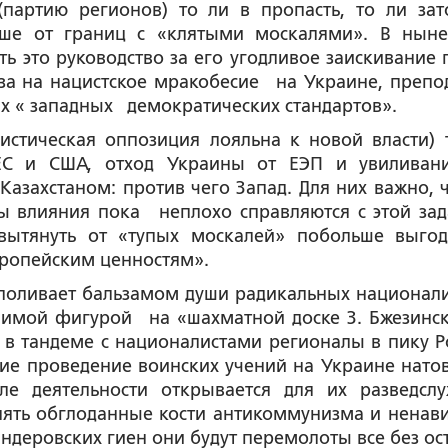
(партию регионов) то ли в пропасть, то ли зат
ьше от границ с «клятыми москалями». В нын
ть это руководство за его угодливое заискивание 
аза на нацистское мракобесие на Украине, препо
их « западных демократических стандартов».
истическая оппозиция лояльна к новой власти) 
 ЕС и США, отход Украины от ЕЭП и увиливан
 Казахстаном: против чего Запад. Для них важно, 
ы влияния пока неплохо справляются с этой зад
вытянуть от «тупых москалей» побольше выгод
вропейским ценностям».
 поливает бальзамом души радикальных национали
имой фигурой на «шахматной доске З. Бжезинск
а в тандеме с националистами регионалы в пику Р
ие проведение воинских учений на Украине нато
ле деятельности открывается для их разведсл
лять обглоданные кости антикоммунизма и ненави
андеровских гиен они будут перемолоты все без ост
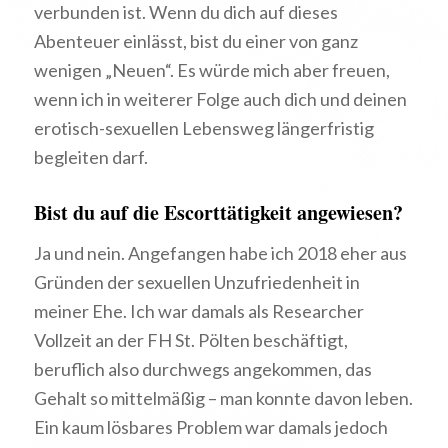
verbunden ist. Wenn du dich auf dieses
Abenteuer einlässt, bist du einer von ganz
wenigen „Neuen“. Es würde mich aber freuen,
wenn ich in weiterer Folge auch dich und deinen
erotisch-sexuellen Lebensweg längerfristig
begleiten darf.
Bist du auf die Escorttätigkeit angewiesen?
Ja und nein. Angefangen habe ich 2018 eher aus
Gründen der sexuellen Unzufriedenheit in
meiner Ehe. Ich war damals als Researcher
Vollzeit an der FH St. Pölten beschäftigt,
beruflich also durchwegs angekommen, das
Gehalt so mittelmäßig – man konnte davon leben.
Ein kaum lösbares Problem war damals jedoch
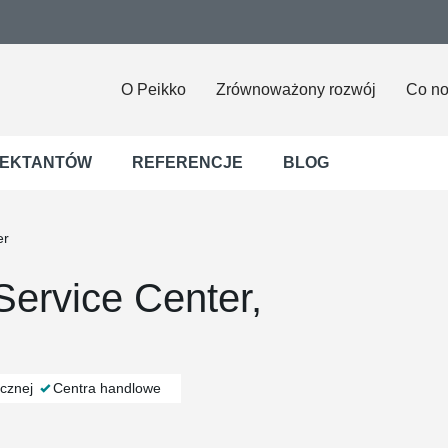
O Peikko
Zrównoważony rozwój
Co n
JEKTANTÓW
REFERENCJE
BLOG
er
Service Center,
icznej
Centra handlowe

---

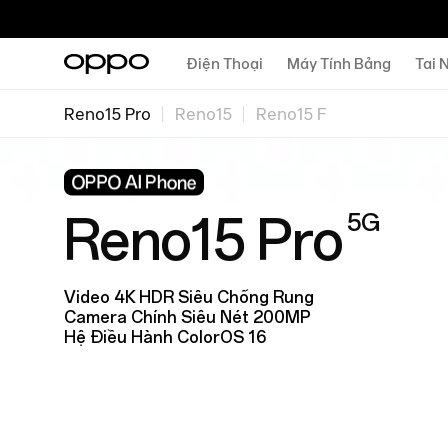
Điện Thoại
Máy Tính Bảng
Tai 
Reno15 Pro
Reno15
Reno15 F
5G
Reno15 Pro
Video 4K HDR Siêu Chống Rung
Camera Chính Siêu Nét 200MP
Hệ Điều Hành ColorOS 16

---

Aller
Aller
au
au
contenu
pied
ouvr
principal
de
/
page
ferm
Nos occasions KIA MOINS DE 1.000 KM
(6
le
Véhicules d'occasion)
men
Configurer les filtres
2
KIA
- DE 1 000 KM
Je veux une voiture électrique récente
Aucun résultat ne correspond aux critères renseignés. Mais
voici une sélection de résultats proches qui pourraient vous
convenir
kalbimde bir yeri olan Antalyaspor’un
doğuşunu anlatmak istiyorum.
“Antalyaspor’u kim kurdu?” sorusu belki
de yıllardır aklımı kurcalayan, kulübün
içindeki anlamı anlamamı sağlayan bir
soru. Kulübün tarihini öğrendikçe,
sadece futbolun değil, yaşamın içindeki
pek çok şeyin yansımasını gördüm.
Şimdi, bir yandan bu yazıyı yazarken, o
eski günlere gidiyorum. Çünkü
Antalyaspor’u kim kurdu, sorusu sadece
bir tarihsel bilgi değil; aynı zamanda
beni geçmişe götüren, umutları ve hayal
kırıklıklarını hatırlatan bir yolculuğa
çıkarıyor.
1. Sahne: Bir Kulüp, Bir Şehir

_Problem_:
When the word "damals" appears in a line of the listing, pull that line out.

_Answer section_:
meiner Ehe. Ich war damals als Researcher
Ein kaum lösbares Problem war damals jedoch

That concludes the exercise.